Sir – The Security Industry Authority (SIA) licence fee is to rise in April from £190 to £245.

As you rightly pointed out in last month’s Security Management Today (News Update, p7), this represents an increase of 30%. An increase endorsed by The Home Office subject to a Section 102 Order being granted in due course.

How many of the businesses in our sector, large or small, would be able to command a 30% increase in fees in three years? None, I would suggest to you.

And what is the basis for this increase? The SIA must be self-funding. A laudable aim, and indeed one set out in the original Private Security Industry Act 2001. In addition, the SIA – on the admission of acting chief executive Andy Drane in your Letters To The Editor Section (‘SIA licence fee set to increase: updated RIA by the Home Office’, SMT, February 2007, pp16-19) – admits that it failed to size and scale-up the industry correctly.

It’s well known that consultants were employed to carry out these calculations on the Regulator’s behalf. I would sincerely hope that the Regulator is now in consultation with the organisation concerned about the accuracy of its information and the fees that were charged? If it isn’t, it should be!

The most important issue is this... Who is responsible for ensuring that our industry is obtaining the best value for money from its Regulator – the National Audit Office?
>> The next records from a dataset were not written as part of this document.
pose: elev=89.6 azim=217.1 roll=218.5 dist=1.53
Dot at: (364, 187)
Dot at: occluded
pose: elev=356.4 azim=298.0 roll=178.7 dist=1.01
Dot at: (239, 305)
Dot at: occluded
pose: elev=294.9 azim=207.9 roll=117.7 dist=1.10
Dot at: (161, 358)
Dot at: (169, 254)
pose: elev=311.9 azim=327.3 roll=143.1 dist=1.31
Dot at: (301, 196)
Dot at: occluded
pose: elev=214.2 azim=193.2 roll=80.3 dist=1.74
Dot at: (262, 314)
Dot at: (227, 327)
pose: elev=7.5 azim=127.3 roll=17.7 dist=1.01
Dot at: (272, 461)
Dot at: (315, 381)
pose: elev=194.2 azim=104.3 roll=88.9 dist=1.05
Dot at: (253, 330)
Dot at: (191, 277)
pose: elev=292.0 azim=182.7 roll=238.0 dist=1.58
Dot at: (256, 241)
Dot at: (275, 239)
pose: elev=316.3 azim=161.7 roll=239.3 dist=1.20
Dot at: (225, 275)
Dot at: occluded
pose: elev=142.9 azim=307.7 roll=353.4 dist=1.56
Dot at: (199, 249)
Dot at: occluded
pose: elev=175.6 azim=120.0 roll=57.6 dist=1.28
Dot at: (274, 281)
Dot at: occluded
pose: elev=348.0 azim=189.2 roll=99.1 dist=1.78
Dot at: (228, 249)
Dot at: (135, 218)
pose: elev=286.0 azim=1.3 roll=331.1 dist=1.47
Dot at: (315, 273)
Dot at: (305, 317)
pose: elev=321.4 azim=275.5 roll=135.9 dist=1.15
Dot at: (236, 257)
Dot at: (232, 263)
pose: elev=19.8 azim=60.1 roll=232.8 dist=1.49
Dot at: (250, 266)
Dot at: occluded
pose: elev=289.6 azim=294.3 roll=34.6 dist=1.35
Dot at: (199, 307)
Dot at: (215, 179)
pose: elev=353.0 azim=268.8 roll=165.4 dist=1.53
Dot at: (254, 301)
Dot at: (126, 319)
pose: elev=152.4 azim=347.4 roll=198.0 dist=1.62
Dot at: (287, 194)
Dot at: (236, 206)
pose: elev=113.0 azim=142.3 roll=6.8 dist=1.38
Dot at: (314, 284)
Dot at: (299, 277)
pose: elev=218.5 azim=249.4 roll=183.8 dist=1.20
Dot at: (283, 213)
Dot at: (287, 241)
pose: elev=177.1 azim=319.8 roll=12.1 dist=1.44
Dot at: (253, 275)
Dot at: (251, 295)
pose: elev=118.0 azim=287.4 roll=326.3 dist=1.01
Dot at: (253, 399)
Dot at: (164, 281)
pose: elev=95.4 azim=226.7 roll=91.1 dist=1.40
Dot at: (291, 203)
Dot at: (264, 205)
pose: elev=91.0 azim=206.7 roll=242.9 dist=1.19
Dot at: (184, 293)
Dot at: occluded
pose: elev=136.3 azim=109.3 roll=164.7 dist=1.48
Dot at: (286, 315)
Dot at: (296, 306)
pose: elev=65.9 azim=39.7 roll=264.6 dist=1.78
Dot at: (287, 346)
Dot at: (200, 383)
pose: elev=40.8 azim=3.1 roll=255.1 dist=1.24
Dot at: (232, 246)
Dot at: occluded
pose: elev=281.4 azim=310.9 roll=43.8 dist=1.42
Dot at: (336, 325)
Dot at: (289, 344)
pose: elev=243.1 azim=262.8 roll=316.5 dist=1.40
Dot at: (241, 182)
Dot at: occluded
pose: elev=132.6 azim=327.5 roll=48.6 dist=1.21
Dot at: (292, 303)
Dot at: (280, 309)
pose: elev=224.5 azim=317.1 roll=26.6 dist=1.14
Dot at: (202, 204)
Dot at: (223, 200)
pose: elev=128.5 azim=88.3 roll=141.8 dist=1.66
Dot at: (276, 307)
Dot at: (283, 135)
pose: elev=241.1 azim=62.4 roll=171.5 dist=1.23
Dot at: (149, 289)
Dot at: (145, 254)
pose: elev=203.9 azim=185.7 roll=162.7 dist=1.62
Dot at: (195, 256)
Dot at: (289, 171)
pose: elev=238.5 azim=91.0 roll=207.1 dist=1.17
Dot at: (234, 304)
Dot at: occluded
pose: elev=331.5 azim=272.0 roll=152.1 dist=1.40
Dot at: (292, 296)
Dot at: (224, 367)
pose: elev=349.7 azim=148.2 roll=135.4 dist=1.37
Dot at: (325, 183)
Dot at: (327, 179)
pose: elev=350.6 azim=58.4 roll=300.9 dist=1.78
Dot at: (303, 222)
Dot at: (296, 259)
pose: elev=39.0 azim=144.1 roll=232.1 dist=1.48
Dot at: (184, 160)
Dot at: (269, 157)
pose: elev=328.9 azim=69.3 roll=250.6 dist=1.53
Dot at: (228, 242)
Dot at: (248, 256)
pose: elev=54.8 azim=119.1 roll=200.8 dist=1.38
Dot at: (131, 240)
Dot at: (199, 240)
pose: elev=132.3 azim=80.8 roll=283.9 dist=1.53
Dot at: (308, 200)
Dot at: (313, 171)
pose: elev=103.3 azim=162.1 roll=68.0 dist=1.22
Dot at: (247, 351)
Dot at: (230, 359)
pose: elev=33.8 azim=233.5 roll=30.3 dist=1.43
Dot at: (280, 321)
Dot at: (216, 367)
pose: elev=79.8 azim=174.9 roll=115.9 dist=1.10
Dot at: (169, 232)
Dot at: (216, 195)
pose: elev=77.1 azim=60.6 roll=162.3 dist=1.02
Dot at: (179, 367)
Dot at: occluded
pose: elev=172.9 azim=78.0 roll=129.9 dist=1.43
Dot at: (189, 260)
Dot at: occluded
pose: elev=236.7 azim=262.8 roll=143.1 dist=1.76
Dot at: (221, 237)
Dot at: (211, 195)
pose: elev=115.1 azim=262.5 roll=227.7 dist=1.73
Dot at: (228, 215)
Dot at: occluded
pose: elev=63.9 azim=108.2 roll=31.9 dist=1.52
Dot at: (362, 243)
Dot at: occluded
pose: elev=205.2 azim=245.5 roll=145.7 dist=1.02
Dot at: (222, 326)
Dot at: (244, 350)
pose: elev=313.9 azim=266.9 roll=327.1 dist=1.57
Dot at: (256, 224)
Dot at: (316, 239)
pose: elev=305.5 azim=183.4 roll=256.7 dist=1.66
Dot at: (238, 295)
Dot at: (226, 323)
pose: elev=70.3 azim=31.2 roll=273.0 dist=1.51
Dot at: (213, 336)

In any normal business we could expect to see inflationary rises in prices, but we would have to cut our cloth – in other words staff and costs – to meet the target. Presumably, with the rump of the industry now licensed – and only the smaller sectors like investigators and security consultants to follow – the main bulk of the Regulator’s income is going to arise from licence renewals which must be quantifiable?

Where in reality the bulk of the work has been completed and is on record, surely the only fundamental task to be finished and finalised is an update on the Criminal Records Bureau check for the three years since the original licence was issued?

I am certain the Regulator will believe this to be a simplistic approach to the issue, but – and thinking matters through in a logical fashion – there should be a cut in SIA staff and in the contractors’ staff and costs. Going forward, the emphasis should be on intelligence and enforcement.

Then there is the not-so-insignificant matter of Scotland to be dealt with... Following devolution, I fully presume this will be a self-funding exercise, and that a separate business plan has been agreed with the Scottish Parliament ensuring that no additional costs are incurred south of the border at any time?

For the sake of the future for this industry, we need reassurances from the Regulator that if mistakes were made at the beginning they have now been rectified.

Any future increases in the cost of a Government-supported licence must be no more than inflationary. Hopefully, productivity gains might even allow the fee to stand still or even decrease once every sector is fully-licensed.